On a moral level, I have a problem with the film as well. Characters say things such as “Just because Palestinians do wrong, we don’t have to do wrong as well.” Or other such comments that seem to suggest that assassinating terrorists involves moral compromises (again, look at the fabricated Gold Meir quote). Sure, some of the compromises in the film deal with paying despicable characters for information, but that’s not the only thing that there seems to be moral conflict about. I guess one reason that I had a problem enjoying this movie is that I simple see no moral problems–zero–with killing terrorists who have plotted to kill your civilians in the past and are continuing to do so. Especially since the rest of the world is caving into terrorism, with Germany releasing prisoners who were a part of the Munich massacre.
The other major problem I have with the film is the whole idea that if you kill a terrorist leader, he’ll just be replaced by somebody worse, so what’s the point? This is absurd. Clearly, if an organization keeps on having leadership changes, and its leaders are always in constant fear of being killed, and they have to hide out and go to great lengths (and use more manpower) to protect themselves, they will be less effective than they would otherwise be. Real world evidence clearly demonstrates this. Targeted assassinations by Israel during the Second Intifada were instrumental in reducing the number of suicide bombings. Al Qaeda, too, is clearly having more trouble carrying out large scale attacks against America now than it did before we started going after them.

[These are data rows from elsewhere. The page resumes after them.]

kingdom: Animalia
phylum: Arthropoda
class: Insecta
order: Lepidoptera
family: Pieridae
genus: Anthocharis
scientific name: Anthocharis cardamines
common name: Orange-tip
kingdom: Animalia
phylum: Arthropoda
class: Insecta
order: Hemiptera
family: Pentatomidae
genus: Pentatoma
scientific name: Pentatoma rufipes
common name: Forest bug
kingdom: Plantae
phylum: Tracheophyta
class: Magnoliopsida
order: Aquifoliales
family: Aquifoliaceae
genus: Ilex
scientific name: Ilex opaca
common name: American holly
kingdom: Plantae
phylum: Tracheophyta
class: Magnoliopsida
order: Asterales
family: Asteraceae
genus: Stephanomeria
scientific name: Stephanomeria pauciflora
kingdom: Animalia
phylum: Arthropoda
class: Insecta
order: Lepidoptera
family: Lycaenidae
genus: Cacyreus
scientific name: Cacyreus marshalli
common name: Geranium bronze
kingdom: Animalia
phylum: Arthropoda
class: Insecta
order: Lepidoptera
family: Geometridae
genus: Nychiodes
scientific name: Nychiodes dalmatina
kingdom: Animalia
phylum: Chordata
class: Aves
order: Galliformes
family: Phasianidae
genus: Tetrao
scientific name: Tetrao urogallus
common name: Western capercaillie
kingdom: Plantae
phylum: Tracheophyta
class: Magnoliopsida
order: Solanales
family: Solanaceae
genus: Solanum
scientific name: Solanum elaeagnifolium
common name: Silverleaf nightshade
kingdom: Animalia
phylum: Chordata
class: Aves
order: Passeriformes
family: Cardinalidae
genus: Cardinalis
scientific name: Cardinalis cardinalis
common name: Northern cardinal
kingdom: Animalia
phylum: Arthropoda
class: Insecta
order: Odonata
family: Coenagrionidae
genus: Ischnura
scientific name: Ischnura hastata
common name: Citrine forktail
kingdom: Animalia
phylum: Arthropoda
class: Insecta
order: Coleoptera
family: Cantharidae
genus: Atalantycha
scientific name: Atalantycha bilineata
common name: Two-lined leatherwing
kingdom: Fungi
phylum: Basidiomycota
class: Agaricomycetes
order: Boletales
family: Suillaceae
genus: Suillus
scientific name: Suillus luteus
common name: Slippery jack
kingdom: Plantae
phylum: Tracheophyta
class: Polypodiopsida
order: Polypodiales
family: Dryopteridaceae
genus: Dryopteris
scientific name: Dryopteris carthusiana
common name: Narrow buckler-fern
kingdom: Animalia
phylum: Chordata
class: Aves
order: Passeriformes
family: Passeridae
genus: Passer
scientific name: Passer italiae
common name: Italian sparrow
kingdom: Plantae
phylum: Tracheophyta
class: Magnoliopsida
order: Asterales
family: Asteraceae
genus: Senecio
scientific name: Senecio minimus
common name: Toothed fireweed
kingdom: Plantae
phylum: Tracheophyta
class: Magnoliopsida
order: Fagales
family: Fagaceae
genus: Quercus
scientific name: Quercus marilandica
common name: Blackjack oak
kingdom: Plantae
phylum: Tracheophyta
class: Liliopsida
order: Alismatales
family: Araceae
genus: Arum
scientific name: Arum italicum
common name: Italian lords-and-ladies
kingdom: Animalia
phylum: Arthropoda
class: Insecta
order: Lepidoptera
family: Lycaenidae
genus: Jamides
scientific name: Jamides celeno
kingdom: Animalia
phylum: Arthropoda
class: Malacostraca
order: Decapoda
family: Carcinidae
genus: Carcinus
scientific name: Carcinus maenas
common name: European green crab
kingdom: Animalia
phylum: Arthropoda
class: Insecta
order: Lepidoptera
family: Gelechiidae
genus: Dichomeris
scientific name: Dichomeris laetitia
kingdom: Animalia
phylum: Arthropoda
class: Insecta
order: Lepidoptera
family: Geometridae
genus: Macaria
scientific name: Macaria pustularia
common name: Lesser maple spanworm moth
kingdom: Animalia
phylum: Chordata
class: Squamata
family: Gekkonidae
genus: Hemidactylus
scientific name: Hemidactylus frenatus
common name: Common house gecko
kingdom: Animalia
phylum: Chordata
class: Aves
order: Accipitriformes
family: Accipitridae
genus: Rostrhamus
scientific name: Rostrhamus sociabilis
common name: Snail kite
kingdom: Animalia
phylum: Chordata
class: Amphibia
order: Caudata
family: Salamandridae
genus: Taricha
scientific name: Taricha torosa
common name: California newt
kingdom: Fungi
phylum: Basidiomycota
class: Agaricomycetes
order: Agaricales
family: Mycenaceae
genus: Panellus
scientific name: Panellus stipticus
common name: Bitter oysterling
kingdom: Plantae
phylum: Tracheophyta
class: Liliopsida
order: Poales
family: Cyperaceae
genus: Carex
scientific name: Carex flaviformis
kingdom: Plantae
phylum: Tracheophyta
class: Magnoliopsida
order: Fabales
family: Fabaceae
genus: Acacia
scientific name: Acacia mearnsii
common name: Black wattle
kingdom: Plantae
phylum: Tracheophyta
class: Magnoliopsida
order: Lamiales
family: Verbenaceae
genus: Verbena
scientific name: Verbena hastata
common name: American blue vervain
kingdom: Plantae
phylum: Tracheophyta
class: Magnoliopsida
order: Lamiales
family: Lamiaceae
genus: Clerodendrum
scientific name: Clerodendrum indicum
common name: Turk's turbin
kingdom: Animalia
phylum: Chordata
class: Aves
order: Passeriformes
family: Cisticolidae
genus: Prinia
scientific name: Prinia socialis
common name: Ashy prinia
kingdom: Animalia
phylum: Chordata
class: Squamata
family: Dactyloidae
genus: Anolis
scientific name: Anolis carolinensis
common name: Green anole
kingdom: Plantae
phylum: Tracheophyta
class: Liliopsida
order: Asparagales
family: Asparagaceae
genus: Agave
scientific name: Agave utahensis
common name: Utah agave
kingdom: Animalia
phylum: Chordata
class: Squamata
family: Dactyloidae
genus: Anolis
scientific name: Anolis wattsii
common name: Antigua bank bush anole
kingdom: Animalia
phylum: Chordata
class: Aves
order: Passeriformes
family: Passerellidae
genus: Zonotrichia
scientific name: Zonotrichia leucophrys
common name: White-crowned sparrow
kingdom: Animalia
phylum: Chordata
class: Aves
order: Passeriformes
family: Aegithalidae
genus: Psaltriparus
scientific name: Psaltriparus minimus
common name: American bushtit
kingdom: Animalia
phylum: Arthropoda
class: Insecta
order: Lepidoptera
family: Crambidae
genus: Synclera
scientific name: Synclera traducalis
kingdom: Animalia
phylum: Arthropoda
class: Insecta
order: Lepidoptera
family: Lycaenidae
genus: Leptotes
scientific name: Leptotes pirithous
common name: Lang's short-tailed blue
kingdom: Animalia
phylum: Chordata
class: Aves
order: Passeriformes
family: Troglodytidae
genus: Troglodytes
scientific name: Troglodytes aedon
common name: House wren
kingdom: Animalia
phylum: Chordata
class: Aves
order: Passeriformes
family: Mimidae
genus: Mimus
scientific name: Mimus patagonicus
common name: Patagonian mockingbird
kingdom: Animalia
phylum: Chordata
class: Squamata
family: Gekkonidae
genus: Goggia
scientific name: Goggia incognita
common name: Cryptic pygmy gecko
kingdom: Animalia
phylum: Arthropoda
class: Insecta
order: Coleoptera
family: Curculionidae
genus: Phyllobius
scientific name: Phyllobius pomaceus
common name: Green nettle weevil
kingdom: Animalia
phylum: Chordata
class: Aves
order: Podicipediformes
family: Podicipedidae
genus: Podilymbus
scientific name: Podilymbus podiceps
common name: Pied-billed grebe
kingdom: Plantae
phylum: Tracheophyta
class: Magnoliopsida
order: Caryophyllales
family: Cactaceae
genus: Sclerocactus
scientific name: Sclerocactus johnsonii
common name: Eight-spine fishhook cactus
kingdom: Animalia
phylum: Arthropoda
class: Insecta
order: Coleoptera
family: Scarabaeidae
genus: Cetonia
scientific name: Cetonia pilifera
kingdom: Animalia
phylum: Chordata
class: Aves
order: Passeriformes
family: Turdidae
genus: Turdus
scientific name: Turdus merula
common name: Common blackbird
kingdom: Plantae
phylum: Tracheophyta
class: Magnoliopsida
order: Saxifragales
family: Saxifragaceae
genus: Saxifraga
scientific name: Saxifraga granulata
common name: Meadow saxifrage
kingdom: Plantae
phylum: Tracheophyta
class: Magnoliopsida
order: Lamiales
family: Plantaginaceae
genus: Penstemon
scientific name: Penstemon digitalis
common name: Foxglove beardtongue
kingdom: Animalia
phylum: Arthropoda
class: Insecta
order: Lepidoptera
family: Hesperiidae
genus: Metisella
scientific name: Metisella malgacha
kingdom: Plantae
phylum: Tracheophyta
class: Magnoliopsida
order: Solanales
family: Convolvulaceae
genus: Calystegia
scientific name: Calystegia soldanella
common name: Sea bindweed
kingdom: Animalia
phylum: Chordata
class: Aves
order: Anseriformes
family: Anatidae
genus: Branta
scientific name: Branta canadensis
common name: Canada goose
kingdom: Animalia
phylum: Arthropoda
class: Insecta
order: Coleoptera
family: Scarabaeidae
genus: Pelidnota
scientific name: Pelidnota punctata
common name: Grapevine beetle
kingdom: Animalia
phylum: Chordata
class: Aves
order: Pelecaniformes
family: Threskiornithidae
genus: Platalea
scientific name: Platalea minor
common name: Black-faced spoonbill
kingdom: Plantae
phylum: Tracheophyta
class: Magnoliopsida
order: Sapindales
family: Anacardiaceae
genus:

Essentially, at the end of the movie, after all that Avner has been through, he evolves into a modern day liberal. While in the beginning of the movie, he accepts the mission out of patriotism and duty, at the end of the movie, he refuses to go on another mission. In the final scene, Avner is:
a) Distrustful of his government (he asks, how do you know the people I killed
were really terrorists? What was the evidence? How can you be sure the
evidence was right?).
b) Naive (He asks, why couldn’t we just arrest them?)
c) Defeatist ( He says, if you kill a terrorist, you just create a new terrorist, so it will never end).
Having reached all of these conclusions, he decides that there’s no point to stay in Israel and fight terrorism, he may as well give up the futile battle, move to America, and live out his life in a fool’s paradise in Brooklyn.